▶ _The task_
Gather every line below that contains the word "splenic", and copy each of those lines in full.

— start Source material —

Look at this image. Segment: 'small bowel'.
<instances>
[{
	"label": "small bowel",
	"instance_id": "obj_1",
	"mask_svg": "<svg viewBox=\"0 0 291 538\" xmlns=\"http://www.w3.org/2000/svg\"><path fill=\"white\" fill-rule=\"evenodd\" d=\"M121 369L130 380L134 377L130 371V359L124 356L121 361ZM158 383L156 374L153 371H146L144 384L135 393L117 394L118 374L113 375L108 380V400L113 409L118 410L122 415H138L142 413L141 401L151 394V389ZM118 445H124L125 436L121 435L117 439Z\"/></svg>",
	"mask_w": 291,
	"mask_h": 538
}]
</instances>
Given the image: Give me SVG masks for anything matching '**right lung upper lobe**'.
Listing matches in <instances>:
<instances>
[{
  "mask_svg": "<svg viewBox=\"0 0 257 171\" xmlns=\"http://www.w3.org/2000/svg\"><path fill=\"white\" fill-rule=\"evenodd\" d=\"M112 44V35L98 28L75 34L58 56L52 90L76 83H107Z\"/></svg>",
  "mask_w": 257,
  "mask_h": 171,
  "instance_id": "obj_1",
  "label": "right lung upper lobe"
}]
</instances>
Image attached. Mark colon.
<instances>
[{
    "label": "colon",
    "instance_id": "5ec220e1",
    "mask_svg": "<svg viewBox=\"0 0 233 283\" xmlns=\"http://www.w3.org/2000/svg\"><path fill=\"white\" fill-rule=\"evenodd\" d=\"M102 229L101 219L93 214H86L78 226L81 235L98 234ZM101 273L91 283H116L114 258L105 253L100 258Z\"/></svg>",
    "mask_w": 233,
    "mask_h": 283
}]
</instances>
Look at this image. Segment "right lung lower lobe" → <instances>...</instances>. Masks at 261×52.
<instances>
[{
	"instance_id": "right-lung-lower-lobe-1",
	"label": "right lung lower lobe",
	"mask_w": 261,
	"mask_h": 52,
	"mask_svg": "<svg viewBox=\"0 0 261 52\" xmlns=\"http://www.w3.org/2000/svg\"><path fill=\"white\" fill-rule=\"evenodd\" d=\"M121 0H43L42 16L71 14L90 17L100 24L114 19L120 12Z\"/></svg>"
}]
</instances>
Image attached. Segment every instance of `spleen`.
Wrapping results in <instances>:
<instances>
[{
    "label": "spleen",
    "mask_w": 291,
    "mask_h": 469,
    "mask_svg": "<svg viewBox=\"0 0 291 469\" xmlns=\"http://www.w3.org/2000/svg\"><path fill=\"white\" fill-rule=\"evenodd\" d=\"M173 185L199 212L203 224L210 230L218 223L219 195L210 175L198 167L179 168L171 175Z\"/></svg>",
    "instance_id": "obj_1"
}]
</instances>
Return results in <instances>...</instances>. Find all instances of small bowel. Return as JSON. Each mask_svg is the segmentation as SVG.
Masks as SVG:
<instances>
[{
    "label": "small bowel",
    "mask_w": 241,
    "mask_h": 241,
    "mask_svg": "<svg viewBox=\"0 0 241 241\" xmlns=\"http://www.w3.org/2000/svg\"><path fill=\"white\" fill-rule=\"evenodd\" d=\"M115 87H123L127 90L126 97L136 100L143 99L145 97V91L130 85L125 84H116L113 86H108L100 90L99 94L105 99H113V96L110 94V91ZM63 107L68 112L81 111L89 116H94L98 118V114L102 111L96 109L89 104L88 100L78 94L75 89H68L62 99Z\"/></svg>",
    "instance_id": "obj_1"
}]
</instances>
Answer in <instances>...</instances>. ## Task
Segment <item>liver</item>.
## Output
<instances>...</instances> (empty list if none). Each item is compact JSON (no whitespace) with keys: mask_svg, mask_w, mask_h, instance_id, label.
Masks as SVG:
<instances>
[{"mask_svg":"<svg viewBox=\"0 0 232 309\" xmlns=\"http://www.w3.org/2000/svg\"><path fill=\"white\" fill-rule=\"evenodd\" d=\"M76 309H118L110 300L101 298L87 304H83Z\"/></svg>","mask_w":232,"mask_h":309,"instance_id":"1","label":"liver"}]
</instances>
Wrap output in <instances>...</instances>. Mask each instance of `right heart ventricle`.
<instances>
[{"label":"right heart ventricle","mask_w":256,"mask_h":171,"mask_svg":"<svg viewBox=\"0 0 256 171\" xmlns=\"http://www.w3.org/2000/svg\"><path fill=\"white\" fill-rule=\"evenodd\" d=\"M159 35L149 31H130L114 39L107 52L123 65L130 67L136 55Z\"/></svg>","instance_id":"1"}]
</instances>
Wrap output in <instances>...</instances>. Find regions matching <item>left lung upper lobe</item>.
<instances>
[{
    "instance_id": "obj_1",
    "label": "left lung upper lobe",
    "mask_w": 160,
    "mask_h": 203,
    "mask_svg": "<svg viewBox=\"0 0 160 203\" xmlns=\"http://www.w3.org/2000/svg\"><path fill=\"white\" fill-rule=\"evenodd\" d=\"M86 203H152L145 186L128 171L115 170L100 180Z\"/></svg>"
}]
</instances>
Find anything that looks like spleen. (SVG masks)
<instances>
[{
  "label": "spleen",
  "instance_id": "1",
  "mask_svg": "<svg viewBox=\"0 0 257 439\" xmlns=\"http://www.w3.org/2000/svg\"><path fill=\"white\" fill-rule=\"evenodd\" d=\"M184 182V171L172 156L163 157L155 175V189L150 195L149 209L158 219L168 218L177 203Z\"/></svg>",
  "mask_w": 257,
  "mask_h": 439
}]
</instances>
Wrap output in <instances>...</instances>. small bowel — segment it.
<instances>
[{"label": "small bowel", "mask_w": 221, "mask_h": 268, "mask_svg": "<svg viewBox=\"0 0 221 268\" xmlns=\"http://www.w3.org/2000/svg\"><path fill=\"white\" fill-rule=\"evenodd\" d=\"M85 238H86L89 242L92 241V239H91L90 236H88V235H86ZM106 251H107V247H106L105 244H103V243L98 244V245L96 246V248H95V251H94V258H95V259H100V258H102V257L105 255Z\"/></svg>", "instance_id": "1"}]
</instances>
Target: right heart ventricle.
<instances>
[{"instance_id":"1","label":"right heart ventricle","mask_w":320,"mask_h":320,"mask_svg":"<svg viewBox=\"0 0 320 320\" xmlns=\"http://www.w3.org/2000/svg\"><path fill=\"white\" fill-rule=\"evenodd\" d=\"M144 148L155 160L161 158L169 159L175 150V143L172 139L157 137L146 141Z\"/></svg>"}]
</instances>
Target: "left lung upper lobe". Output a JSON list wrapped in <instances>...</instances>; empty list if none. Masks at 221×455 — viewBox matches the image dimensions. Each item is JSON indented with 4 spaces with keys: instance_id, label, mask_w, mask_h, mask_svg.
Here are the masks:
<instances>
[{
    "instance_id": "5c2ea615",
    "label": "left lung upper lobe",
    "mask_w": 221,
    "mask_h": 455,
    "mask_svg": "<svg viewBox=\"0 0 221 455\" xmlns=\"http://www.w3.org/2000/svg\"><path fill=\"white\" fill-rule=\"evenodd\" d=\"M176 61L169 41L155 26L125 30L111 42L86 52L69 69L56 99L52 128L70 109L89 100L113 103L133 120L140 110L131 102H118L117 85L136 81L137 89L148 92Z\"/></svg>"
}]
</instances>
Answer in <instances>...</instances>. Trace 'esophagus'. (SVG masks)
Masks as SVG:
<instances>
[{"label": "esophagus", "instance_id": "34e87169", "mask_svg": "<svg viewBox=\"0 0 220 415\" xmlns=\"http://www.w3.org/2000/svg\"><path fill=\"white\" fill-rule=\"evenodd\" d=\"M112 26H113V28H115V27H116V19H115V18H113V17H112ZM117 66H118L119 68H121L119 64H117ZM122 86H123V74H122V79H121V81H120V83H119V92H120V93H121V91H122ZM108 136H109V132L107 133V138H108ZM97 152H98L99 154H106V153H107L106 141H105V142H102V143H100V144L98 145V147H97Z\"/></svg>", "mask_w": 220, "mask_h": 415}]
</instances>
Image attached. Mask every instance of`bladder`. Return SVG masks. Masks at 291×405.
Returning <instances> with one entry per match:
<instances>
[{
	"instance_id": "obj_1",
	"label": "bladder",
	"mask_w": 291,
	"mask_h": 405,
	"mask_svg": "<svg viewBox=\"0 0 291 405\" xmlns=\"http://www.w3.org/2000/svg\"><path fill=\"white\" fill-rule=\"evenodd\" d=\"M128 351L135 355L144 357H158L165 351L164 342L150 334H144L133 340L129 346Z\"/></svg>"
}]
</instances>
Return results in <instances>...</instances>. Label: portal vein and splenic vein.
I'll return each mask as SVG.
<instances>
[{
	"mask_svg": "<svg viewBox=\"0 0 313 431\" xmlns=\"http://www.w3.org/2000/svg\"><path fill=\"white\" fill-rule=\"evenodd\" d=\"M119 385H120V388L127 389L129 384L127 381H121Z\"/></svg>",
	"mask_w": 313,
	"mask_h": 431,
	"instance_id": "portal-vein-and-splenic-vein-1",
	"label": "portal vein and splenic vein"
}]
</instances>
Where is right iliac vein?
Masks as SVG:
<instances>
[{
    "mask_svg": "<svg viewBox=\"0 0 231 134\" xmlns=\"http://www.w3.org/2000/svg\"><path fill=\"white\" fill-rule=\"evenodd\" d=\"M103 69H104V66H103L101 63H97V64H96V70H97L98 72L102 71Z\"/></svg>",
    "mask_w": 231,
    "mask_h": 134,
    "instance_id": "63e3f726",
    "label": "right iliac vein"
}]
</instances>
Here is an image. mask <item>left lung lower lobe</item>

— end Source material —

▶ _Task result_
Return results in <instances>...</instances>. Label: portal vein and splenic vein.
	"instance_id": "portal-vein-and-splenic-vein-1",
	"label": "portal vein and splenic vein"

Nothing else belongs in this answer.